# Shout out to Blackadar Boating



## the_dude (May 31, 2006)

I finally scored the coveted Middle Fork permit this year. About a month ago, I asked about companies to use for shuttles in that neck of the woods. Many on this site suggested Blackadar Boating, so we went with them. They are a great company with exceptional service. I highly recommend them.

Cheers!


----------



## bigwaterjim (Feb 15, 2006)

Just got off the MFS and also used them for shuttling 5 trucks and some trailers. No issues. 


Sent from my iPad using Mountain Buzz


----------



## David Miller (May 23, 2010)

Shuttled two vehicles for us without incident. Can recommend.


----------



## duct tape (Aug 25, 2009)

Good to hear. We're using them for a Main trip next week.


----------



## idayak (Apr 8, 2008)

Plus they are the family of the legend himself.


----------



## MountainMedic (Apr 24, 2010)

Just got off the middle fork. Used them, again, with zero problems. Even took our trash.
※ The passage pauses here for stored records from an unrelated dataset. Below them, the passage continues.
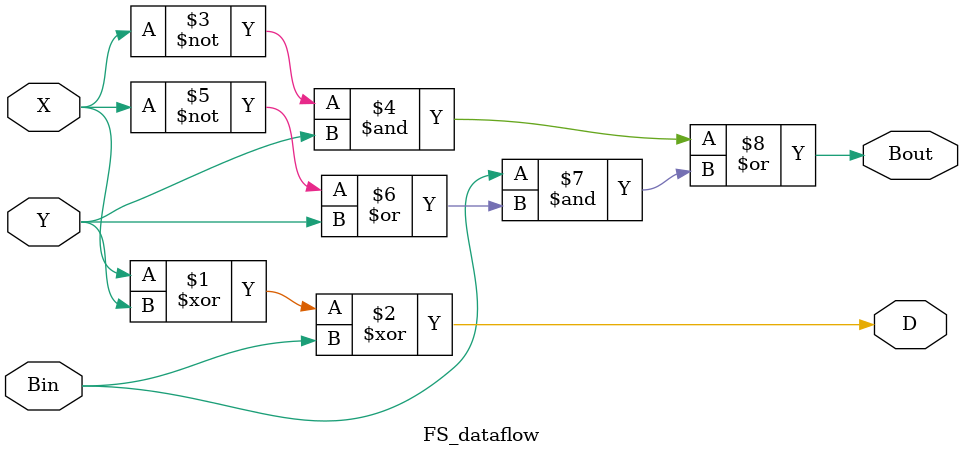
<source format=v>
`timescale 1ns / 1ps
module FS_dataflow(
    input X,
    input Y,
    input Bin,
    output D,
    output Bout
    );

assign #1 D=(X^Y)^Bin;
assign #2 Bout=(~X&Y)|(Bin&(~X|Y));
endmodule

</source>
Sent from my ADR6400L using Mountain Buzz mobile app


----------



## jge1 (Aug 10, 2014)

Just got off main Salmon and used them for shuttles and a boat rental. They were great, although some of the rental gear could have been nicer, I suppose (fire pan was decrepit, one drybox had leaky gasket), but boat itself was real shiny.


----------



## cpollema (Mar 9, 2009)

Just got off the Main Salmon and our group used Blackadar for the shuttle. We were about 4 miles from Corn Creek when our truck got a flat. So I swapped out to the spare and found it was low on pressure ( note to check that in the future) and the wrong size ( will get that fixed too). We limped the truck into Corn Creek and a couple of the ladies from our group started off to Salmon with the flat tire and planning a long drive while we rigged boats. They made it a couple of miles to a local bar along the river and found lots of help. Jim (a jetboat operator we had met a few years prior) took the flat into Salmon to Blackadar (thanks Jim!) and the great group of people at Blackadar used a part of our $100 gas deposit to buy a used tire. They installed the tire and the truck was waiting for us at the takeout all repaired and ready to go. Awesome service!!!! I would highly recommend them. It also reminded me what good people can be found on the river. I will try to pay it forward. Thanks again to All those that helped.


Sent from my iPhone using Mountain Buzz


----------